» **DATA UNDER STUDY**:
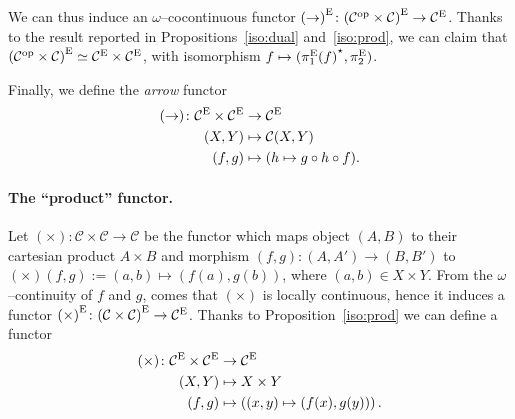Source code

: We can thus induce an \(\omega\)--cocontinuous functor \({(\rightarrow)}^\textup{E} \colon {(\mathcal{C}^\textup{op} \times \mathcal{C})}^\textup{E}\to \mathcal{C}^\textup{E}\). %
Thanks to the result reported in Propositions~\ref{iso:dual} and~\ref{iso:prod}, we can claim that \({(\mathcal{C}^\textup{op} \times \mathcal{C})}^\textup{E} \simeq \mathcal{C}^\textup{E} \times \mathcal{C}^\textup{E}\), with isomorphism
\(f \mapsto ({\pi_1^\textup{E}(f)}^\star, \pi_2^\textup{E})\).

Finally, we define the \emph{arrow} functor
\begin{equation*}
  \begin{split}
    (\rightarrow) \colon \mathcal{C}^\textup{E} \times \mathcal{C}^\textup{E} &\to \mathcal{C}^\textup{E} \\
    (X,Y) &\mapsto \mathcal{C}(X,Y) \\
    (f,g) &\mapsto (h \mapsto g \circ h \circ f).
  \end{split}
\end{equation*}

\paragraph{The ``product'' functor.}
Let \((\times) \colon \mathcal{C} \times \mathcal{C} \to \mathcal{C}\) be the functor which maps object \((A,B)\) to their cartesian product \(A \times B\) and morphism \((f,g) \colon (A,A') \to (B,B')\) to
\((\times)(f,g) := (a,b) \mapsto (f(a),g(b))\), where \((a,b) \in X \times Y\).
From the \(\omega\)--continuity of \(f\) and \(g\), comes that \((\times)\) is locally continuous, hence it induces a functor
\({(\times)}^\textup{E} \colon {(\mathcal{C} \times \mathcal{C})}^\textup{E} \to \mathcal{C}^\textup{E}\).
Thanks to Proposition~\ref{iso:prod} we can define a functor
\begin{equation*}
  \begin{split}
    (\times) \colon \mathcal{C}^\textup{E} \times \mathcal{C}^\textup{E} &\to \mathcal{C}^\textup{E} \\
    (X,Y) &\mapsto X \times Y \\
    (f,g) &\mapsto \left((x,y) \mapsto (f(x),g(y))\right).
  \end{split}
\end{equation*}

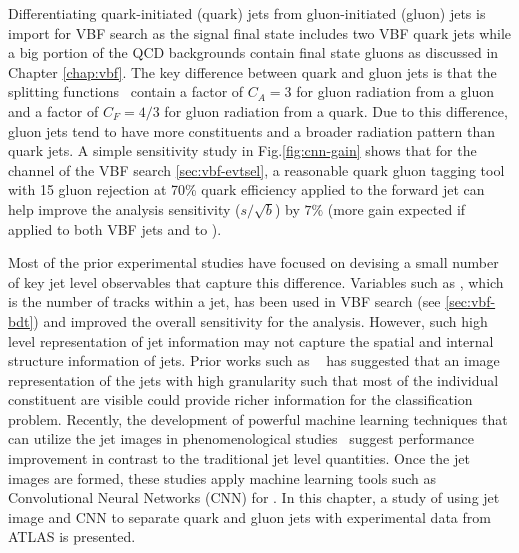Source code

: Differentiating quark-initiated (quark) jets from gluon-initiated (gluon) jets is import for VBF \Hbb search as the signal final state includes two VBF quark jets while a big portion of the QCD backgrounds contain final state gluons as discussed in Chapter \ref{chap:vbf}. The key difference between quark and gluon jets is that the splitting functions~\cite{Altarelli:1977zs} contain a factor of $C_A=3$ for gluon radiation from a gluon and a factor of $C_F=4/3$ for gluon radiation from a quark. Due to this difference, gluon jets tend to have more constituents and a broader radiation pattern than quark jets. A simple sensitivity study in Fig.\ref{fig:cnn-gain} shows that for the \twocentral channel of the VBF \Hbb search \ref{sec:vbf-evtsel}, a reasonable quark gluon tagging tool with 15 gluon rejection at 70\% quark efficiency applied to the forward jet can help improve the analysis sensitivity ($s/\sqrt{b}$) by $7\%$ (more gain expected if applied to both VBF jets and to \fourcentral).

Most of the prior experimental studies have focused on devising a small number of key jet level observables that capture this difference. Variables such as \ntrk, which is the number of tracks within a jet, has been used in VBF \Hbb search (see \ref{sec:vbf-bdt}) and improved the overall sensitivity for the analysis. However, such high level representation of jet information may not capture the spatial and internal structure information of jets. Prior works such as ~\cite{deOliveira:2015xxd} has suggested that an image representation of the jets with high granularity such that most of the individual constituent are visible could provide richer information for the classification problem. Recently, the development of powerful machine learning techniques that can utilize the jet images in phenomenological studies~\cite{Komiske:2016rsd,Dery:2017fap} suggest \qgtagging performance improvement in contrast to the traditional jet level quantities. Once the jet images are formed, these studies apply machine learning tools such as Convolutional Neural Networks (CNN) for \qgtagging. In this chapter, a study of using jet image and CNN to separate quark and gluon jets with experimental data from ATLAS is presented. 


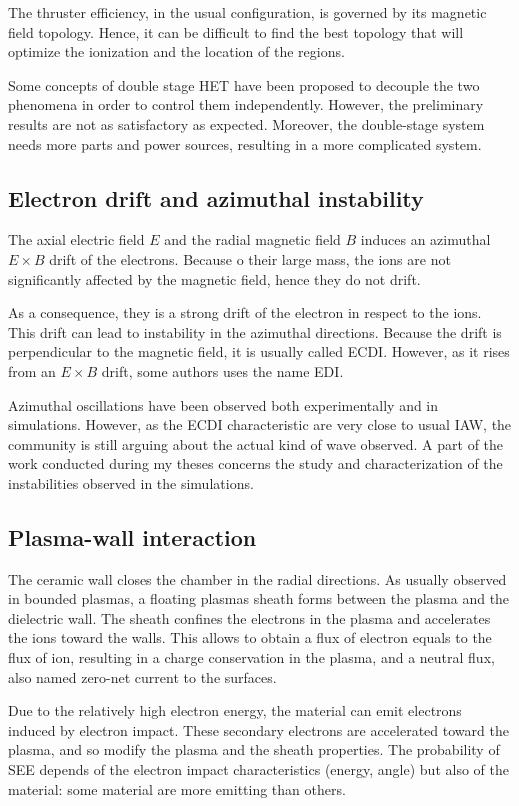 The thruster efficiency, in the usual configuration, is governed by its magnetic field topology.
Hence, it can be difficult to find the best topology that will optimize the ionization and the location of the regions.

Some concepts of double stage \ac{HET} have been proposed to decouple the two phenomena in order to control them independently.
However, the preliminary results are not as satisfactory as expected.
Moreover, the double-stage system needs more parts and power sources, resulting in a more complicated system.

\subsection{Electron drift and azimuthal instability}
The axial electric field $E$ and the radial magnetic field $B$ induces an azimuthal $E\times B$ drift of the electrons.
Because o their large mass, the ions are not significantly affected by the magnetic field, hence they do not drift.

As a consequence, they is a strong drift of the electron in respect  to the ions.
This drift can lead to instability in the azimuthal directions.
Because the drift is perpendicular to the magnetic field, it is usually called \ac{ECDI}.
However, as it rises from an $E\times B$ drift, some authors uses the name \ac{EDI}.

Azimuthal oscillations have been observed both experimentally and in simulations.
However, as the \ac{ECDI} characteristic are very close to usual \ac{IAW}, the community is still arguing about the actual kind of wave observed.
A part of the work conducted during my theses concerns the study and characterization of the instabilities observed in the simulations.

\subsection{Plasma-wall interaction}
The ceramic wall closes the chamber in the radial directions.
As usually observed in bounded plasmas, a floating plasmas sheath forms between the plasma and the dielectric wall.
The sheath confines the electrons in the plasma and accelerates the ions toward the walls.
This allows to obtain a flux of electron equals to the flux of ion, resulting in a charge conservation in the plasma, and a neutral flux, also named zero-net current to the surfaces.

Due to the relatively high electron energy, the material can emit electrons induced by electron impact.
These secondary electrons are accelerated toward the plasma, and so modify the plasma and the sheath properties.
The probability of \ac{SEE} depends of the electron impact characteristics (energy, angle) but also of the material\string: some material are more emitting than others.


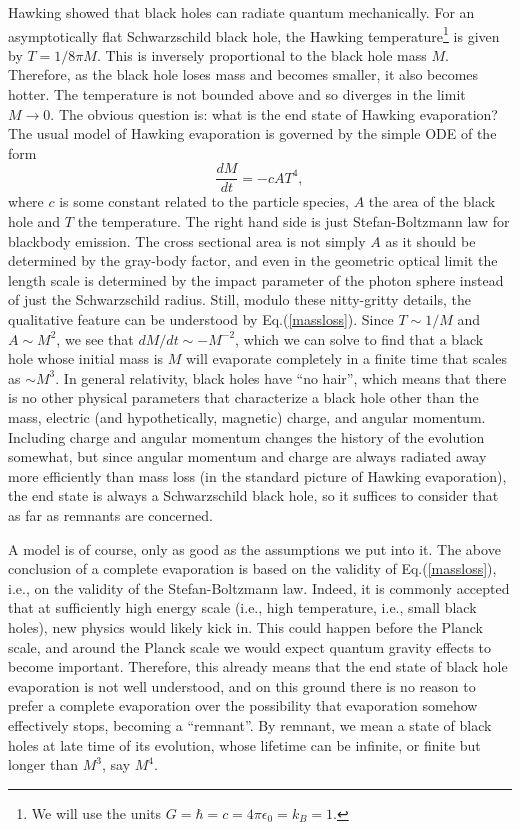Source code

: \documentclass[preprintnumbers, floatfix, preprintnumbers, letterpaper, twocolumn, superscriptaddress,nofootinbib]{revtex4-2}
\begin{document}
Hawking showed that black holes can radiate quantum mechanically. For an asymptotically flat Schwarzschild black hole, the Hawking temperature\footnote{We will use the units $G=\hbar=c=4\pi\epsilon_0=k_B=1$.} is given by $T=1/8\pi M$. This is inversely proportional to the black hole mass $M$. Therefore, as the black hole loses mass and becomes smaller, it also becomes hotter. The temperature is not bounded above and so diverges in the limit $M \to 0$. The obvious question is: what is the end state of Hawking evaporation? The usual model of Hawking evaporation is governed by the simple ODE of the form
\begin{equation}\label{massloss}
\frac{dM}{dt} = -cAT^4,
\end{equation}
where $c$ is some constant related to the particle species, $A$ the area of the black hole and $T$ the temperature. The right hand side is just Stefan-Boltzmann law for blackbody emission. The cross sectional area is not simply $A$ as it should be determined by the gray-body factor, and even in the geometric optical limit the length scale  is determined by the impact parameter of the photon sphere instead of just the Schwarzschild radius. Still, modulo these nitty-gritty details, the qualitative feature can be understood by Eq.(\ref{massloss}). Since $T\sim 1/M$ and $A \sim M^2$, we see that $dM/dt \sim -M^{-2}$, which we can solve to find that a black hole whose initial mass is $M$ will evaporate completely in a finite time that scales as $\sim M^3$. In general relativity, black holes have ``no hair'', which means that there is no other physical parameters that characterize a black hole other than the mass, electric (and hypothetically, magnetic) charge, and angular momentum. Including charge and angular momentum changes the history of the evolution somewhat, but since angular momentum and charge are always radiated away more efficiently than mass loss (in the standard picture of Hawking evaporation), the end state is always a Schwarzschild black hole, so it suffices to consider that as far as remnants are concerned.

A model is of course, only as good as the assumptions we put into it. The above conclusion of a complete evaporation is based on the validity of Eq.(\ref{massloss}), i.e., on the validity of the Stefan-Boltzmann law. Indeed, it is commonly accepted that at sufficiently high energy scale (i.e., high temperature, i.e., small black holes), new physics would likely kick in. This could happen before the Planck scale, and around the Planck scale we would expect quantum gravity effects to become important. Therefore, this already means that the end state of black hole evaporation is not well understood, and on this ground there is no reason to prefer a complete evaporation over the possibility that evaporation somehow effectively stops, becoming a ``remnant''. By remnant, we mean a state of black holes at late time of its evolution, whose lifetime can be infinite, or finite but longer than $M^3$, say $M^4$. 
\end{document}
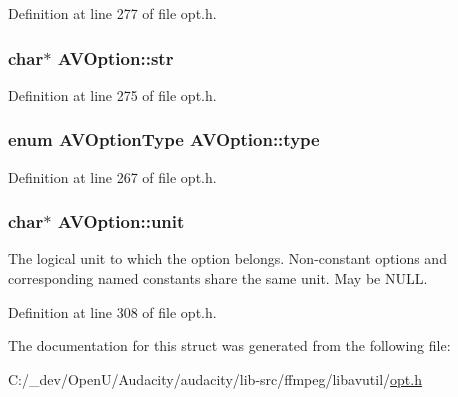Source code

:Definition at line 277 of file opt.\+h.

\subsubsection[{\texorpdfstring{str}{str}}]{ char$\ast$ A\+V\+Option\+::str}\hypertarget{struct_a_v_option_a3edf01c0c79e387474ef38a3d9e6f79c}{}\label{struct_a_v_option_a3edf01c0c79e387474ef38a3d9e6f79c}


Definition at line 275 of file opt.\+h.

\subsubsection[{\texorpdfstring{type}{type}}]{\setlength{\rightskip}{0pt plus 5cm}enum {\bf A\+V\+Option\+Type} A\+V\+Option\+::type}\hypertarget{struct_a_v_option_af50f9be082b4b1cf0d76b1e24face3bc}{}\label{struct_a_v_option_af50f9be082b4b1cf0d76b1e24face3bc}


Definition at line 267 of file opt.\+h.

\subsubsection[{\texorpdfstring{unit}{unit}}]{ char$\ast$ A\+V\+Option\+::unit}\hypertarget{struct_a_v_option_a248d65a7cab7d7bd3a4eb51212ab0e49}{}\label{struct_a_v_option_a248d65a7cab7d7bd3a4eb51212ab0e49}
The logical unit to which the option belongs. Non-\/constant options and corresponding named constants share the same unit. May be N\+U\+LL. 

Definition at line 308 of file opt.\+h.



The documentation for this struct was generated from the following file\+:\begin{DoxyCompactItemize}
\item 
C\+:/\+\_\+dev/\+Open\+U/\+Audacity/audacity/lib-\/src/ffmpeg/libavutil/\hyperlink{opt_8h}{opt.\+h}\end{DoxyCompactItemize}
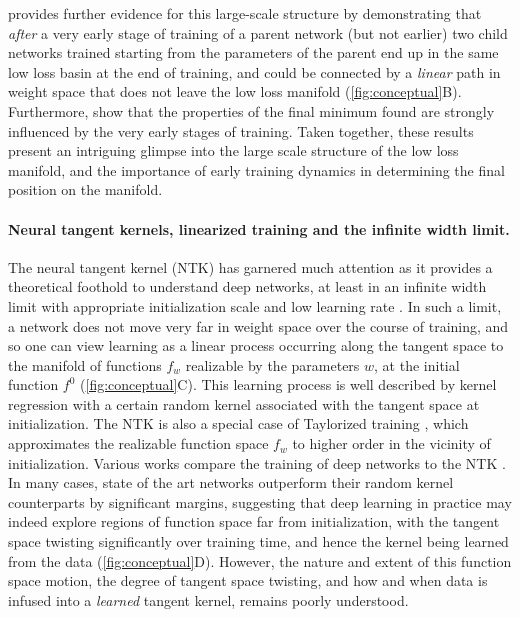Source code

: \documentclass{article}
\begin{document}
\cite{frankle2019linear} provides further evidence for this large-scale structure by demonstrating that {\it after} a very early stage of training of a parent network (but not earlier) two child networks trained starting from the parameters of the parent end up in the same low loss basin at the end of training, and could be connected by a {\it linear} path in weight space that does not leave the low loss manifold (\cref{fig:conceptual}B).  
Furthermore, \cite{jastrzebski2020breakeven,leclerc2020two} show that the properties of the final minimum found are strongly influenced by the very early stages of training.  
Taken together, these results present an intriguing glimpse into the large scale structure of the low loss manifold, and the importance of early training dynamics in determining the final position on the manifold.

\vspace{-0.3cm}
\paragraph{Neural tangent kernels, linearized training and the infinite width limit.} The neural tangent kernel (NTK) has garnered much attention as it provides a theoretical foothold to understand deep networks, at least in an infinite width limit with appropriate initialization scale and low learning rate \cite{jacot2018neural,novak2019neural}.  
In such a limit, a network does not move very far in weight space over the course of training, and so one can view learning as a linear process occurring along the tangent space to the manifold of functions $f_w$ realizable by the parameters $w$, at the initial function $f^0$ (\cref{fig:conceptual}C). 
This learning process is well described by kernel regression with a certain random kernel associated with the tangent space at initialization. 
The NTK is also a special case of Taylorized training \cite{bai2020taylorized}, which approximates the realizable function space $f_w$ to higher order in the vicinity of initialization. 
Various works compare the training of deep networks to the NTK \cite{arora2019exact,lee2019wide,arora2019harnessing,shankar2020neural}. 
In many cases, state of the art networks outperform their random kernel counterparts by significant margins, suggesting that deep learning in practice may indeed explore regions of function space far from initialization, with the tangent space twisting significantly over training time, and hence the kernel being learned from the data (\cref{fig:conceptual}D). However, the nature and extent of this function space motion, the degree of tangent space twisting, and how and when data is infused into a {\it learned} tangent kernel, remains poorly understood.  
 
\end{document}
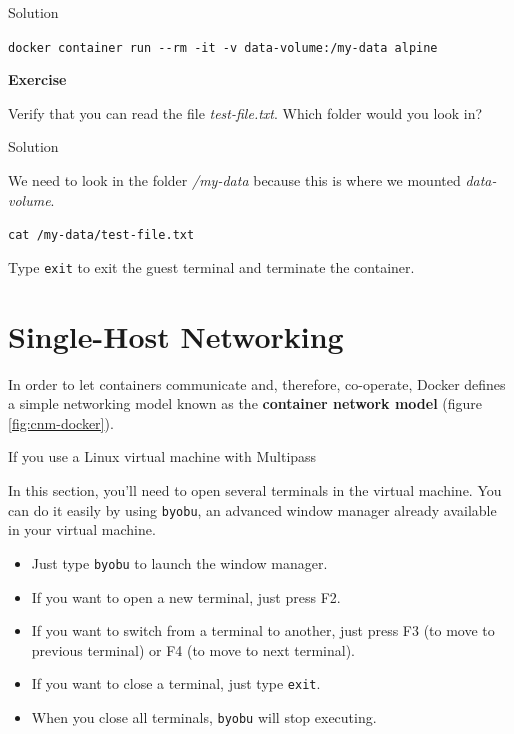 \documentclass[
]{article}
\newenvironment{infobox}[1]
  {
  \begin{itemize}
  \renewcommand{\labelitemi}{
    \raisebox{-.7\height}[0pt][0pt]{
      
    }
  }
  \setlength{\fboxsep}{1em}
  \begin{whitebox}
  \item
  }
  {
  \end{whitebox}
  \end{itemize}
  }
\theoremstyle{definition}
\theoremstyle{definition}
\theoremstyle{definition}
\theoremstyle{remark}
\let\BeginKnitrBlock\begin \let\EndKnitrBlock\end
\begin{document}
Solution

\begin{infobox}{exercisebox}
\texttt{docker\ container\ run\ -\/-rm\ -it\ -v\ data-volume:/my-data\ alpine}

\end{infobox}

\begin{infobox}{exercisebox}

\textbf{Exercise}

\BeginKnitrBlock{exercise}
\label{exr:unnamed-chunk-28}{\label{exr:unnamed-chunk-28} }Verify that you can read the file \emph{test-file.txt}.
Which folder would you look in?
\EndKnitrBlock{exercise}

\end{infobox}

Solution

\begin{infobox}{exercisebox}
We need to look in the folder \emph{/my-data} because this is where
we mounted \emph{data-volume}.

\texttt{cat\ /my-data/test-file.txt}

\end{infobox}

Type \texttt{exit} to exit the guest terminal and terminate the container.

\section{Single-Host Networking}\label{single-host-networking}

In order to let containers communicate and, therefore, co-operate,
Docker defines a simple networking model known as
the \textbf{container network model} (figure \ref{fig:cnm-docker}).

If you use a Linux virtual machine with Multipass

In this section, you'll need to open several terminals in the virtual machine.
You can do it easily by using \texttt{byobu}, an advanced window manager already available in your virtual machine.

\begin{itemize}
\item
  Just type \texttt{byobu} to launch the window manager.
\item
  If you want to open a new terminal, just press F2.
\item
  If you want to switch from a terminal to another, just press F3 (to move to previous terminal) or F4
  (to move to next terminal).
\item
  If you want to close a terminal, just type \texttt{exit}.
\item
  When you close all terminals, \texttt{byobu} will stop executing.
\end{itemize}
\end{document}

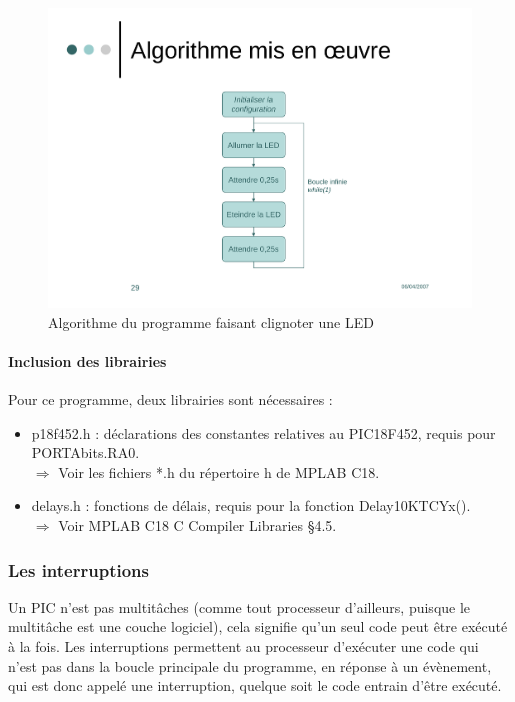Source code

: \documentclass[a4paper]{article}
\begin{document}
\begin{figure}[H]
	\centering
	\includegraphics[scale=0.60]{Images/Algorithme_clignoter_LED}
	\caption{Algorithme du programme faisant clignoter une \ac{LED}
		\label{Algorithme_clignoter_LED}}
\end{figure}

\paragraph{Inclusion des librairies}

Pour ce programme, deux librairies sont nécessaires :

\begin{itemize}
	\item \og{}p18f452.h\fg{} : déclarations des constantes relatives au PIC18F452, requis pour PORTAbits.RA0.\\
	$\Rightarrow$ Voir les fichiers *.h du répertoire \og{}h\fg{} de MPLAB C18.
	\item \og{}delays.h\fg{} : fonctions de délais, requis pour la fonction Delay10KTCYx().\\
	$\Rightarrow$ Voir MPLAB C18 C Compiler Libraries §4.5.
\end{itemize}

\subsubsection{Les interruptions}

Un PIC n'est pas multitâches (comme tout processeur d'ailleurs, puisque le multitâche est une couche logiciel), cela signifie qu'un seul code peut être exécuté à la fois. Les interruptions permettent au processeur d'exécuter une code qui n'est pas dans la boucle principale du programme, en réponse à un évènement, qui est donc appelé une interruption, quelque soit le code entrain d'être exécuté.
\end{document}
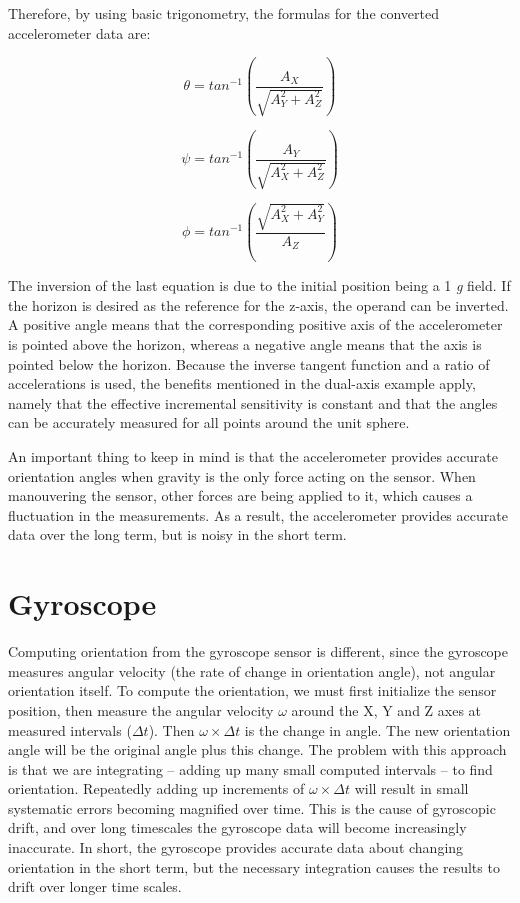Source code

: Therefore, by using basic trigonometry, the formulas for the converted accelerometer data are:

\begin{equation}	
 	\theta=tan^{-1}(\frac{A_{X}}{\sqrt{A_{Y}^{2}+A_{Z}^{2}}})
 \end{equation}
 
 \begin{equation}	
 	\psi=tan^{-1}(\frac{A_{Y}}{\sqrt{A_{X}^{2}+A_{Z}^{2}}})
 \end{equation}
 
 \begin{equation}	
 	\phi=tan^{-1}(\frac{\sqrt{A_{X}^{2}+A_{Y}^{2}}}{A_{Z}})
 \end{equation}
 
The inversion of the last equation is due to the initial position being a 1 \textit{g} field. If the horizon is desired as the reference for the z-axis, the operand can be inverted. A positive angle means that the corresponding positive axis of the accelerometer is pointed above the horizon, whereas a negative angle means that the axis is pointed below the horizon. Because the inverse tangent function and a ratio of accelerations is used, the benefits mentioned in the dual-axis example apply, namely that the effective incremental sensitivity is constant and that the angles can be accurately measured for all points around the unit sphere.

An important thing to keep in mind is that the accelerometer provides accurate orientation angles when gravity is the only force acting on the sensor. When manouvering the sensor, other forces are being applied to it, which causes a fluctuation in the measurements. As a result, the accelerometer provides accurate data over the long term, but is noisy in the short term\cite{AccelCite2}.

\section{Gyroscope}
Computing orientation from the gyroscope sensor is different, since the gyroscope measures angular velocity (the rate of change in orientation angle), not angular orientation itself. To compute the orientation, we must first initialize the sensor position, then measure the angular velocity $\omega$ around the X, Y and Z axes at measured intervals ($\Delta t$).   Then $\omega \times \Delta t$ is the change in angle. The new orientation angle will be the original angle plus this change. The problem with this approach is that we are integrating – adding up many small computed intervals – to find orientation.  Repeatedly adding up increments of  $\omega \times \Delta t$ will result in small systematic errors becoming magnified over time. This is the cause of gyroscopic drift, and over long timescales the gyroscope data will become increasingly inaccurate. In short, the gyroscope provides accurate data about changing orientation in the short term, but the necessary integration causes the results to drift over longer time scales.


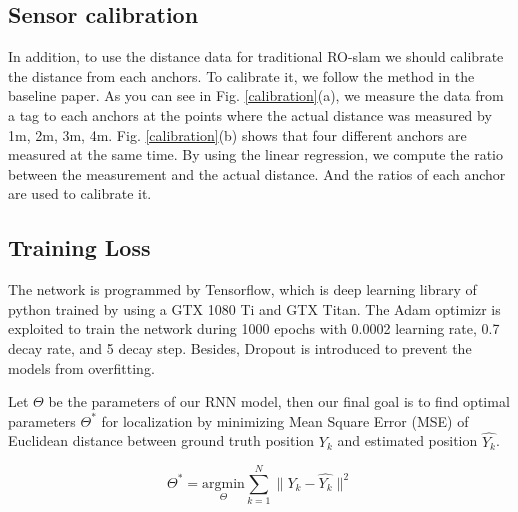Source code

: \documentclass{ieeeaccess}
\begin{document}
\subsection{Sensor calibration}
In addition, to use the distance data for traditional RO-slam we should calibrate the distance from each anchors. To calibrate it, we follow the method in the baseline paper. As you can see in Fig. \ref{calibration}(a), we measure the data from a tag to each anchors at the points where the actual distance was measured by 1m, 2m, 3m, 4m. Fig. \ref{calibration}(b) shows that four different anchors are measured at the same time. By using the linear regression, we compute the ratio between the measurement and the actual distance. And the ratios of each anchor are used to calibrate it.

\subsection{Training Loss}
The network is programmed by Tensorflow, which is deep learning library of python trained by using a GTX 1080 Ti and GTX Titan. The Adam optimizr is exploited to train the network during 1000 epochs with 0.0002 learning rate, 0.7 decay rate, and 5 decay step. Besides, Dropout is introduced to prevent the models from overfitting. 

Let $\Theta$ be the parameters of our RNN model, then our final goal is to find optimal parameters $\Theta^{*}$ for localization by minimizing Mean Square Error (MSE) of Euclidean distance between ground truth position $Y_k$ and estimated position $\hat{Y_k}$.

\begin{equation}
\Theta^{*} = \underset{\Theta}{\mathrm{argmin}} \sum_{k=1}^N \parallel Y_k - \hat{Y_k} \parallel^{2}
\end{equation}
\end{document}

» **INSTRUCTION**: Look over the data above and show each line that contains "MPLAB".

» **ANSWER TO THIS TASK**:
	$\Rightarrow$ Voir les fichiers *.h du répertoire \og{}h\fg{} de MPLAB C18.
	$\Rightarrow$ Voir MPLAB C18 C Compiler Libraries §4.5.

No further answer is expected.